I have an NVIDIA L40S with:
Driver 580.95.05 + CUDA 13.0
nvidia-smi works perfectly
Torch sees the GPU without any problems (torch.cuda.is_available() == True)
However, all modern inference engines fail with the error:
RuntimeError: No CUDA GPUs are available
This error only occurs in subprocesses (vLLM’s EngineCore)
Tested:
vLLM 0.21.0:
VLLM_USE_V1=0
VLLM_WORKER_MULTIPROC_METHOD=spawn and fork
All possible NVML bypasses (VLLM_DISABLE_PYNVML, PYTORCH_NVML_DISABLE, etc.)
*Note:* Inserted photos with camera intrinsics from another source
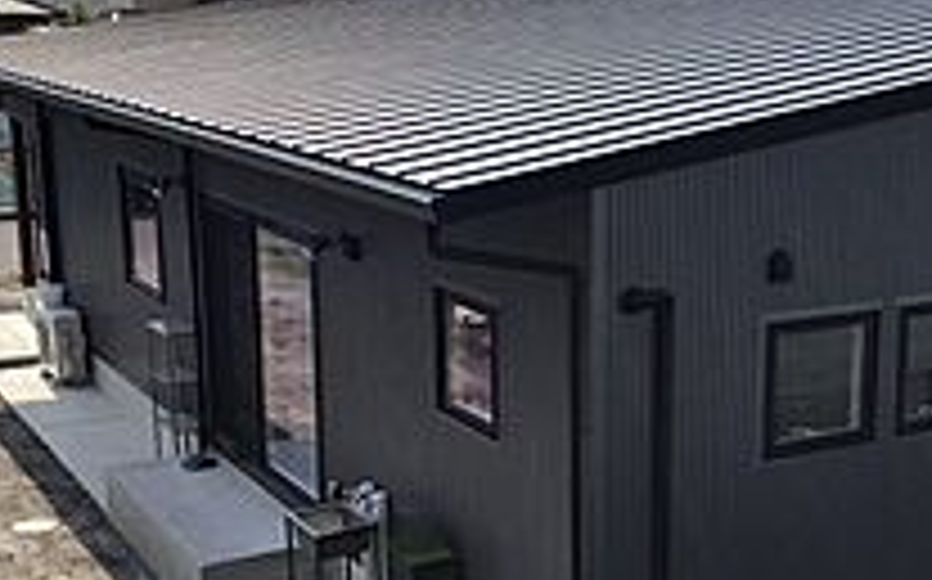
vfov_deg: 21.2
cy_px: 333
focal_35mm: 61
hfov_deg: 33.0
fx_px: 1548
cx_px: 666
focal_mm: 3.3
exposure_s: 1/1335
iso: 25
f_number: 2.4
Clean reinstall of PyTorch cu130 + vLLM
NVML / pynvml :
nvidia-ml-py reinstalled
Driver reloaded (rmmod + modprobe nvidia)
Torch works, but pynvml.nvmlDeviceGetHandleByIndex() returns NVMLError_Unknown
Environment
OS: RHEL-9
Podman version 5.4.0
Template: DeepSeek-Coder-V2-Lite-Base
GPU: NVIDIA L40S 48GB
Question
This problem seems related to an NVML incompatibility with the 580 driver + CUDA 13.0 in child processes (multiprocessing/spawn).
Has anyone else encountered this problem on an L40S or with the 580 driver?
Thanks in advance!